Our squadron can’t be written on either the envelope or the letter although we are the same outfit as No. 21. Our work is coming along swell the only difference is that now we are kept more busy, and now I have a ship of my own.

I just sampled your nut bread and I think it’s pretty good. I think that if Pop didn’t beat me to it, I’d marry you myself.

I went up to the hospital with Johnnie to see a few of the boys. I guess they’ll all pull through O.K. Paul was pretty bad but he’s swell now and Sampson (?) the fellow from Brockton is still pretty bad. He and a few fellows are gone back to the mainland. I’m glad for them because they’ll get better much quicker there. Paul will be back with us soon because the way he’s improved is proof that he’s got what it takes. I started kidding him about only the good dying young and that’s the reason he got off so easy. He’s type of a guy that doesn’t even cuss or drink anything stronger than a coke so he got a kick out of it.

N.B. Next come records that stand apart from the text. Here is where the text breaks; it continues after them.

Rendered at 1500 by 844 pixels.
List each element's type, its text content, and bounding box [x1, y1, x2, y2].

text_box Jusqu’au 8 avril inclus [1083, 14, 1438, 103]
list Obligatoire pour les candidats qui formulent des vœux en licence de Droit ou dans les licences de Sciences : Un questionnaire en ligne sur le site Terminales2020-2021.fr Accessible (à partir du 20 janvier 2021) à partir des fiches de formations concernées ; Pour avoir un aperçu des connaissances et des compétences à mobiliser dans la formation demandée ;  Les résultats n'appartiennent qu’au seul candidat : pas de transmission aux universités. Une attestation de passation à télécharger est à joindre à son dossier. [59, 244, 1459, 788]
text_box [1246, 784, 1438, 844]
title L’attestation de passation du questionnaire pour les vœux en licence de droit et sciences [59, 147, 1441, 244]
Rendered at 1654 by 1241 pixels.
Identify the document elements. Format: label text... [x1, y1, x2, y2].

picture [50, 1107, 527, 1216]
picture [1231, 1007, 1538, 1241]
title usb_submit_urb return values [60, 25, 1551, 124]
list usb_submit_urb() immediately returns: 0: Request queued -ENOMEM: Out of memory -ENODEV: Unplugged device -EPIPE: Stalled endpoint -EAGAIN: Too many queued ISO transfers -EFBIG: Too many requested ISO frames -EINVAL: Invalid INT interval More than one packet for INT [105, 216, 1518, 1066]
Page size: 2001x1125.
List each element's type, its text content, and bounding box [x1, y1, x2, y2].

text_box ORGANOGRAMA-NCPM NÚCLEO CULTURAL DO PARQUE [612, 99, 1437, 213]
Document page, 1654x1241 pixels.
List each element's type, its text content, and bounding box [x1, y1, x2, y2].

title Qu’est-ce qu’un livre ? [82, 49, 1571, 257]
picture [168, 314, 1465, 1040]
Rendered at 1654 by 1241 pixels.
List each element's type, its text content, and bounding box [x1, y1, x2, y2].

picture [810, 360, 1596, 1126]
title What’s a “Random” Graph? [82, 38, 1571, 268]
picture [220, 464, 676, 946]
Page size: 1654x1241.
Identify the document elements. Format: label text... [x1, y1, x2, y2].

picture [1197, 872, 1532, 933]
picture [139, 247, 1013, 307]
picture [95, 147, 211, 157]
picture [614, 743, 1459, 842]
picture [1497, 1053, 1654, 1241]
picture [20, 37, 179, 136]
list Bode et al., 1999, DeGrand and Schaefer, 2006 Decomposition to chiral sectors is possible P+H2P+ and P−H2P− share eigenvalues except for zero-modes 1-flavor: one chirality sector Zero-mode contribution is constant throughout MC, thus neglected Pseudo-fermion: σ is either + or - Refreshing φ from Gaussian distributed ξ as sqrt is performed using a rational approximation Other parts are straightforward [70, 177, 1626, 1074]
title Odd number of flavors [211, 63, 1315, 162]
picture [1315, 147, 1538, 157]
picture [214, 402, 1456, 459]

Well folks I go on duty in about an hour so I’ll close for now and will try to write again soon. See you again.

Love To You All,


P.S. Everything in the bundle was O.K. and tell Elizabeth that the snow ball was pretty cute. The wallet will come in handy for next pay day. I want to add again to please not worry, either one of you. Everything is under control now and worrying is only a foolish pass time [sic] and a lot of wasted time. Promise.

Take care of yourselves.

Love again,


Just received your Xmas cable gram. Thanks alot [sic].

About the Author – 

Corporal Henry G. Rieth served as an airplane maintenance technician in the Sixth [6th] Night Fighter Squadron (Named 6th Pursuit Squadron (Interceptor) on December 6, 1939; Redesignated: 6th Fighter Squadron on May 15, 1942; Redesignated: 6th Night Fighter Squadron on January 17, 1943) then 1010th Army Air Force Base Unit (B), serving from August 1940 to an honorable discharge in May 1945. Reith served 55-57 months in the Army, 39 months overseas, including experiencing the attack on Pearl Harbor while stationed in Hawaii. Rieth’s parents immigrated to the United States from Germany in 1914.